En los últimos dos meses la música popular argentina perdió a tres de sus más importantes creadores: Suma Paz, el 8 de abril; Emilio de la Peña, el 22 de junio y Eduardo Lagos, el 26 de junio.
Suma Paz, Licenciada en Filosofía y Letras, guitarrista, cantora, poeta y compositora fue la cultora más fiel de la obra de Atahualpa Yupanqui, de quien se declaraba orgullosamente discípula. Suma Paz, cuya trayectoria se caracterizó por una ética artística estricta, supo mantenerse siempre fuera de las presiones de las empresas discográficas y de los medios, lo que generó, muchas veces, una inadmisible marginación de los sistemas de difusión poco proclives al arte reflexivo, pensante y comprometido.
Su canto era (y es) puro, desprendido de artilugios o de efectismos superficiales. Apoyada en un admirable trabajo guitarrístico, decía los poemas y las letras de sus autores preferidos. Suma se “escondía” detrás de esas palabras y esas música y las dejaba en un primer plano, para que nadie se distrajera con un gesto de más. Para ella lo importante era el mensaje del autor y la necesidad de recrearlo de la manera más fiel, sin traicionar una nota, un punto, una coma.
Eglantine Sulma Enrico Fondevila (tal su verdadero nombre), nació en Bombal, provincia de Santa Fe, el 5 de abril de 1939. Después de recibirse en la Facultad de Filosofía y Letras de la Universidad Nacional del Litoral, comenzó a estudiar guitarra y música. La etapa más importante de su carrera comenzó en 1957 cuando debutó en Radio Belgrano de Buenos Aires en el programa Aquí está el folkore, conducido por Julio Márbiz, lo que le abrió las puertas para otras presentaciones radiales y televisivas. En 1968 viajó a Japón donde dio cuarenta recitales y grabó un disco. En 1971 protagonizó el ciclo A mi tierra y a mi gente en el Teatro Presidente Alvear, junto a Los Trovadores. Posteriormente, ya imbuida de la obra yupanquiana, inició una larga serie de recitales y espectáculos dedicados a ella.

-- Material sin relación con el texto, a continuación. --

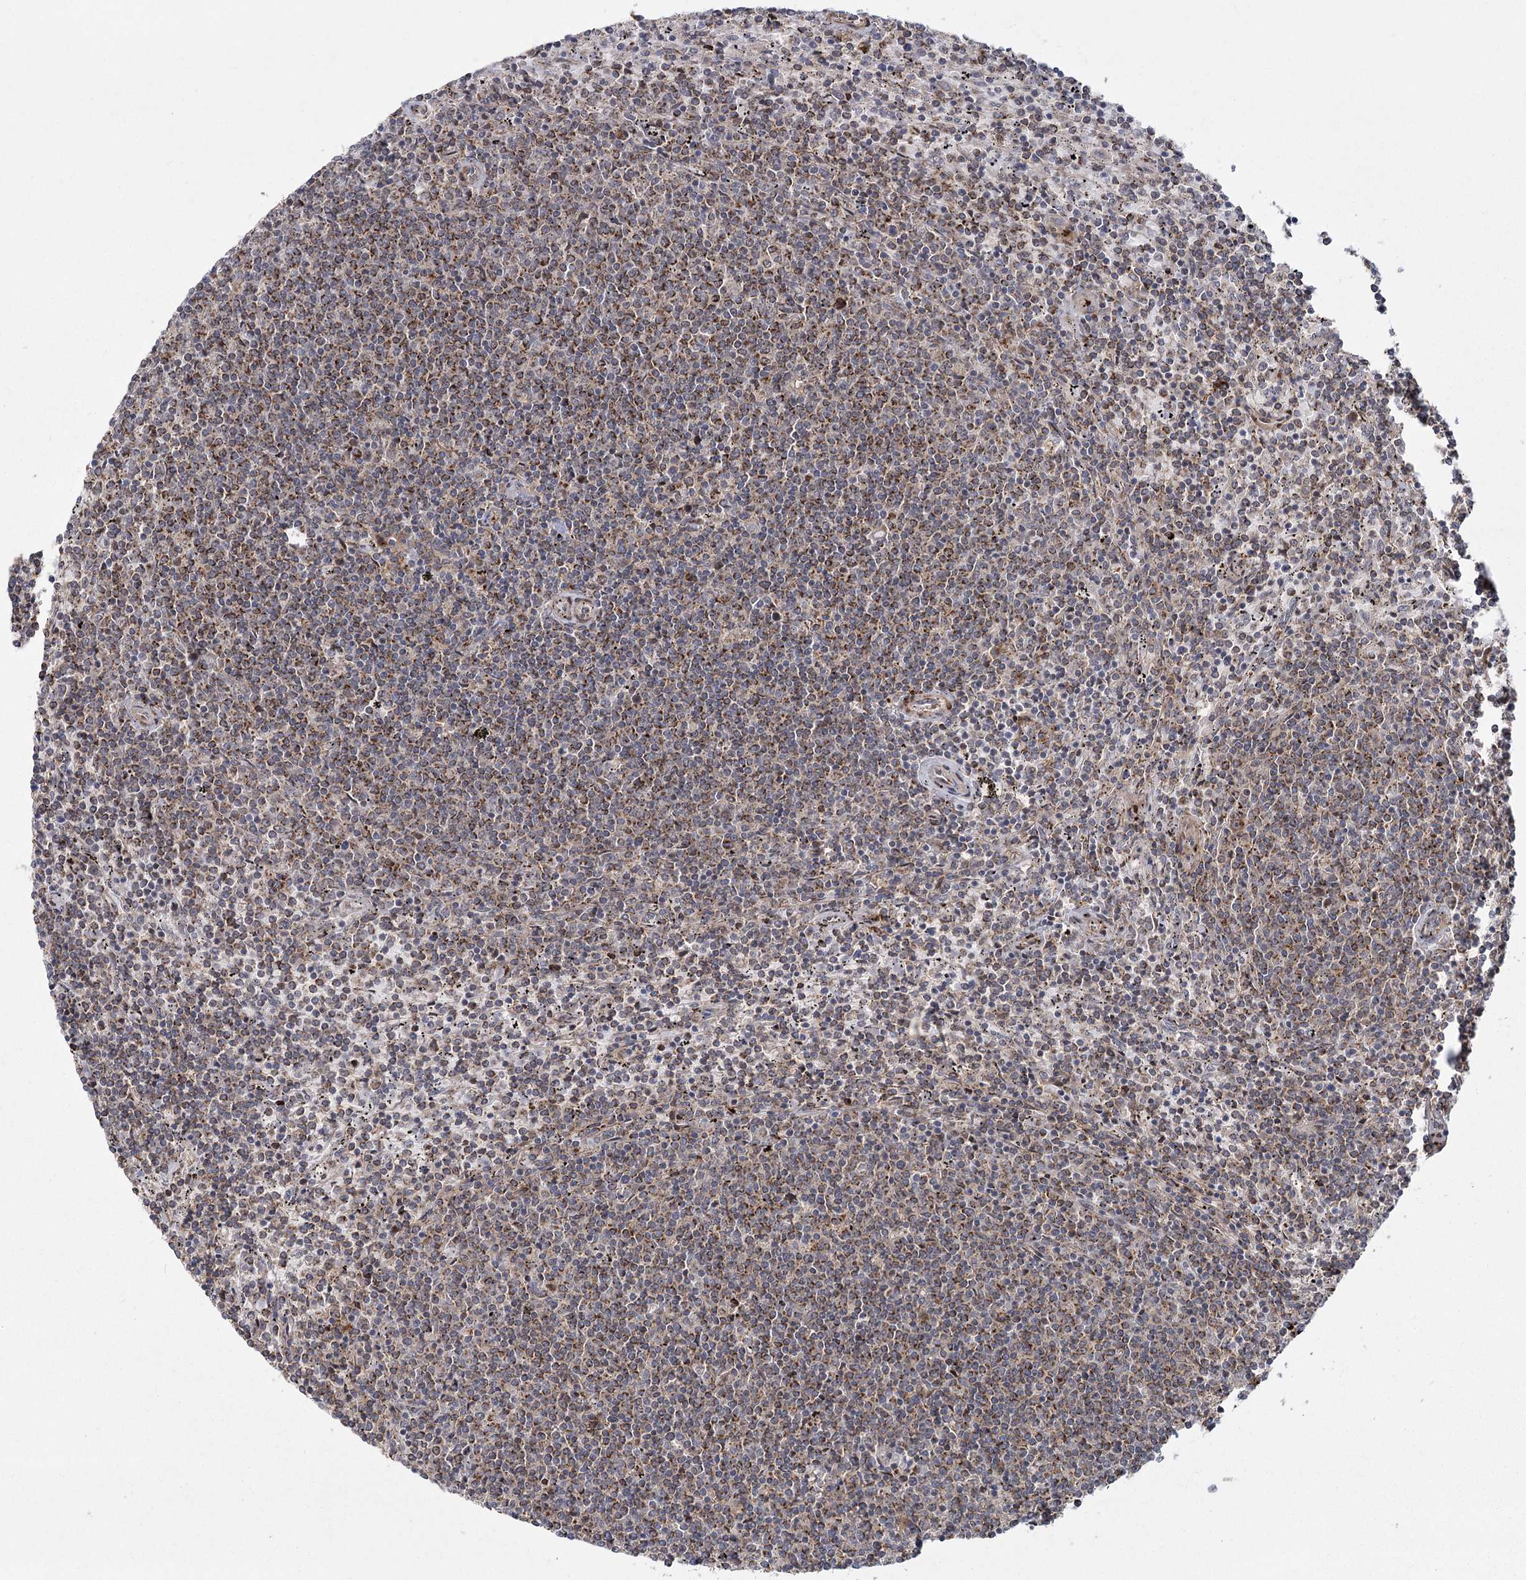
{"staining": {"intensity": "moderate", "quantity": "25%-75%", "location": "cytoplasmic/membranous"}, "tissue": "lymphoma", "cell_type": "Tumor cells", "image_type": "cancer", "snomed": [{"axis": "morphology", "description": "Malignant lymphoma, non-Hodgkin's type, Low grade"}, {"axis": "topography", "description": "Spleen"}], "caption": "IHC of human lymphoma displays medium levels of moderate cytoplasmic/membranous positivity in about 25%-75% of tumor cells.", "gene": "ZCCHC24", "patient": {"sex": "female", "age": 50}}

Suma Paz en nuestra Biblioteca, junto Atilio Orsi
Entre sus discos, podemos mencionar La incomparable Suma Paz (1960); Guitarra, dímelo tú (1961); Lo mejor de Suma Paz (ca. 1970); Las hondas raíces de Suma Paz (ca. 1980) y Para el que mira sin ver (1982). Sus últimos registros fueron hechos para el sello independiente Melopea, de Litto Nebbia y en ellos, además de seguir transitando los diferentes ritmos de la llanura, incorporó canciones del uruguayo Alfredo Zitarrosa, por quien sentía también una profunda admiración.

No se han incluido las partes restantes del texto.